Comment 36 Silvia Pfeiffer 2014-05-14 09:45:06 UTC
(In reply to Aaron Colwell from comment #35)
> (In reply to Silvia Pfeiffer from comment #34)
> > (In reply to Aaron Colwell from comment #33)
> > > 
> > > It seems like kind & label should be dropped from this sentence
> > 
> > No, I don't think that's necessary, because they just update the IDL
> > attributes, but they have no effect. That's exactly what I am trying to make
> > understood.
> 
> Actually I just realized that these are talking about the attributes on the
> HTMLTrackElement object. Instead, I think the following sentences should be
> removed from the TextTrack.kind and TextTrack.language attribute text since
> they seem to contradict your intent that these values stay constant.
> 
> "The kind of track can change dynamically, in the case of a text track
> corresponding to a track element."
> 
> "The language of a text track can change dynamically, in the case of a text
> track corresponding to a track element."

Same thing. The IDL attributes always reflect what changes JS makes to the content attributes, so removing this makes no difference - JS can still change their values.
Comment 37 Aaron Colwell 2014-05-14 11:25:04 UTC
(In reply to Silvia Pfeiffer from comment #36)
> (In reply to Aaron Colwell from comment #35)
> > (In reply to Silvia Pfeiffer from comment #34)

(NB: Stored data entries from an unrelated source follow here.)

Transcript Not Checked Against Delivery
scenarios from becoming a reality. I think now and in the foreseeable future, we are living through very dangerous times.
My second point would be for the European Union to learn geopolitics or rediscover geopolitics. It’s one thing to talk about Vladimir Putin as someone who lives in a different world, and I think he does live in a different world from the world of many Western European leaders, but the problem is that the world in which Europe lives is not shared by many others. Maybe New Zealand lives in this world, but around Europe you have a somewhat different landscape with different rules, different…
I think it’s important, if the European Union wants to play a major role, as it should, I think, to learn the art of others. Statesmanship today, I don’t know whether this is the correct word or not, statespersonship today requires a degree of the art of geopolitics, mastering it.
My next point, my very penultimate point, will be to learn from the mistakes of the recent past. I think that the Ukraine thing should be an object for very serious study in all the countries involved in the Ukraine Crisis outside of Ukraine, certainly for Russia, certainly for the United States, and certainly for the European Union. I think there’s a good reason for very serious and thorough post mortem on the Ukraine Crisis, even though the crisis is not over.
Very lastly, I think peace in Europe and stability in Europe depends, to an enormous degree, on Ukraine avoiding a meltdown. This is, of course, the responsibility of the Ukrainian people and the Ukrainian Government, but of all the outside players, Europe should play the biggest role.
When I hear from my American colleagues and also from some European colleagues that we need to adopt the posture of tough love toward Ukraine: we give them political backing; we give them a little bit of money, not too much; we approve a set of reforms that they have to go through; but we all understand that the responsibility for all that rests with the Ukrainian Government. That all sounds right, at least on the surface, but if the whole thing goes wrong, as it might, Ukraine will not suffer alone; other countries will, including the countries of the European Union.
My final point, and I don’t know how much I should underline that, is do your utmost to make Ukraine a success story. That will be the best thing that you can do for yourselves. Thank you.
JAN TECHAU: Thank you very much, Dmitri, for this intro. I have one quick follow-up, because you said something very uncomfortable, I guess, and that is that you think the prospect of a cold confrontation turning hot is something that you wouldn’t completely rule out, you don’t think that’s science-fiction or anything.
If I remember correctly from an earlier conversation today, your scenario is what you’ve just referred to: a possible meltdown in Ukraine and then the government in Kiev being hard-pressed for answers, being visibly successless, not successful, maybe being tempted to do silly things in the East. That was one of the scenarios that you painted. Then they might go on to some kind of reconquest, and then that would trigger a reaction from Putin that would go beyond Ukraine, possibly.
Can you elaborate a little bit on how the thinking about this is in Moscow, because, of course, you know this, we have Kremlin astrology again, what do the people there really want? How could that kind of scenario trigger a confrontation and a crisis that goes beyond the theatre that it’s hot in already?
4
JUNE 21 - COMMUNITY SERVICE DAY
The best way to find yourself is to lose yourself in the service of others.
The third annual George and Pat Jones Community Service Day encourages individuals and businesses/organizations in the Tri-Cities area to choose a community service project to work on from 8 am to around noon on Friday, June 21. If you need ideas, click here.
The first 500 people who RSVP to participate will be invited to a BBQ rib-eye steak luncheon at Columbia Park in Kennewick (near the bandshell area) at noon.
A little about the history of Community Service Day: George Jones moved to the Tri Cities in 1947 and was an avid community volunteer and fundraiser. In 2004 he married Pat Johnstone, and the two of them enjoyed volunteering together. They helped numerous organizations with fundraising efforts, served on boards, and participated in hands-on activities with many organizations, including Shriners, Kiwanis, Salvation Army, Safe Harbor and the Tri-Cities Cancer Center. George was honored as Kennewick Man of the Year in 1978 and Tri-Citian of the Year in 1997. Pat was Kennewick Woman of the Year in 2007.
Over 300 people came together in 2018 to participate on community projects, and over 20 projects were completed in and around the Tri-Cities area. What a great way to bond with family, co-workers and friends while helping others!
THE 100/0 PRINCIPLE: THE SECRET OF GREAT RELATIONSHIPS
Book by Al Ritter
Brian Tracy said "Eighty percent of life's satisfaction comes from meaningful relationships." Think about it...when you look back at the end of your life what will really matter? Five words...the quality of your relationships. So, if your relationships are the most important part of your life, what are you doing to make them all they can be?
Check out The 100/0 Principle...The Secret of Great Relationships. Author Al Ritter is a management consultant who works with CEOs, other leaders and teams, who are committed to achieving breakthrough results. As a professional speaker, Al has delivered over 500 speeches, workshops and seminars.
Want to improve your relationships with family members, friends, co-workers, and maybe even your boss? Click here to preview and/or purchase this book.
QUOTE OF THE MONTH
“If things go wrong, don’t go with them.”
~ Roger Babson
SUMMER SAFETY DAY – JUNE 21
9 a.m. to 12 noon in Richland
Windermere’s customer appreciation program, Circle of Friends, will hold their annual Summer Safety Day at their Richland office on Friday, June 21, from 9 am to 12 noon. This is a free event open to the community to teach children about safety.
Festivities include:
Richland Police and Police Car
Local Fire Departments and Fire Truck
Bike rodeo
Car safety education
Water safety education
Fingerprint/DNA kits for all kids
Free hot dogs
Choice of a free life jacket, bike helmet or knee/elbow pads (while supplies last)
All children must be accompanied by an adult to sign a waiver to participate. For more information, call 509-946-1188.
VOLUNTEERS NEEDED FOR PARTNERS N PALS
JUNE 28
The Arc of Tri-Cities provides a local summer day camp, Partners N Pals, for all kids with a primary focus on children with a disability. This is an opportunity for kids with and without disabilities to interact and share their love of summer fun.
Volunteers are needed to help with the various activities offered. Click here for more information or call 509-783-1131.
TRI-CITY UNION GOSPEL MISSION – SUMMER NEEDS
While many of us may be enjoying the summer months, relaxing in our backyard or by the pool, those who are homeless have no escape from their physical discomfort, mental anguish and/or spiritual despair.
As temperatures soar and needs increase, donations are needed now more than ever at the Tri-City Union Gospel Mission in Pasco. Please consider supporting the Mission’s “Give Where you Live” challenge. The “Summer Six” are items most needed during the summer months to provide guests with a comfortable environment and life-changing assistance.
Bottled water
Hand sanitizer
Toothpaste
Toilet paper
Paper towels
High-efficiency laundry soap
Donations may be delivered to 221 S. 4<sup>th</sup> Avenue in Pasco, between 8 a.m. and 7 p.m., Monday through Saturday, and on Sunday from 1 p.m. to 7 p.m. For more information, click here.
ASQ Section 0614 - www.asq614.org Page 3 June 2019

> > > (In reply to Aaron Colwell from comment #33)
> > > > 
> > > > It seems like kind & label should be dropped from this sentence
> > > 
> > > No, I don't think that's necessary, because they just update the IDL
> > > attributes, but they have no effect. That's exactly what I am trying to make
> > > understood.
> > 
> > Actually I just realized that these are talking about the attributes on the
> > HTMLTrackElement object. Instead, I think the following sentences should be
> > removed from the TextTrack.kind and TextTrack.language attribute text since
> > they seem to contradict your intent that these values stay constant.
> > 
> > "The kind of track can change dynamically, in the case of a text track
> > corresponding to a track element."
> > 
> > "The language of a text track can change dynamically, in the case of a text
> > track corresponding to a track element."
> 
> Same thing. The IDL attributes always reflect what changes JS makes to the
> content attributes, so removing this makes no difference - JS can still
> change their values.

I understand that the attributes on the HTMLTrackElement can be changed by JS, but I don't think that means that the TextTrack object needs to reflect those changes. I think that would make it clearer that the TextTrack attributes are actually immutable and cannot return different values.
Comment 38 Philip Jägenstedt 2014-05-14 12:33:10 UTC
An immutable TextTrack would be nice and save a bit of code in the implementation, but at which point should HTMLTrackElement's TextTrack be created and frozen? Currently it's just always there, and changes with its element.
Comment 39 Ian 'Hixie' Hickson 2014-07-30 00:00:54 UTC
I'm filing a new bug to track the <track> issue, since it seems separate from the original issue here. See bug 26459. Returning this bug to WORKSFORME.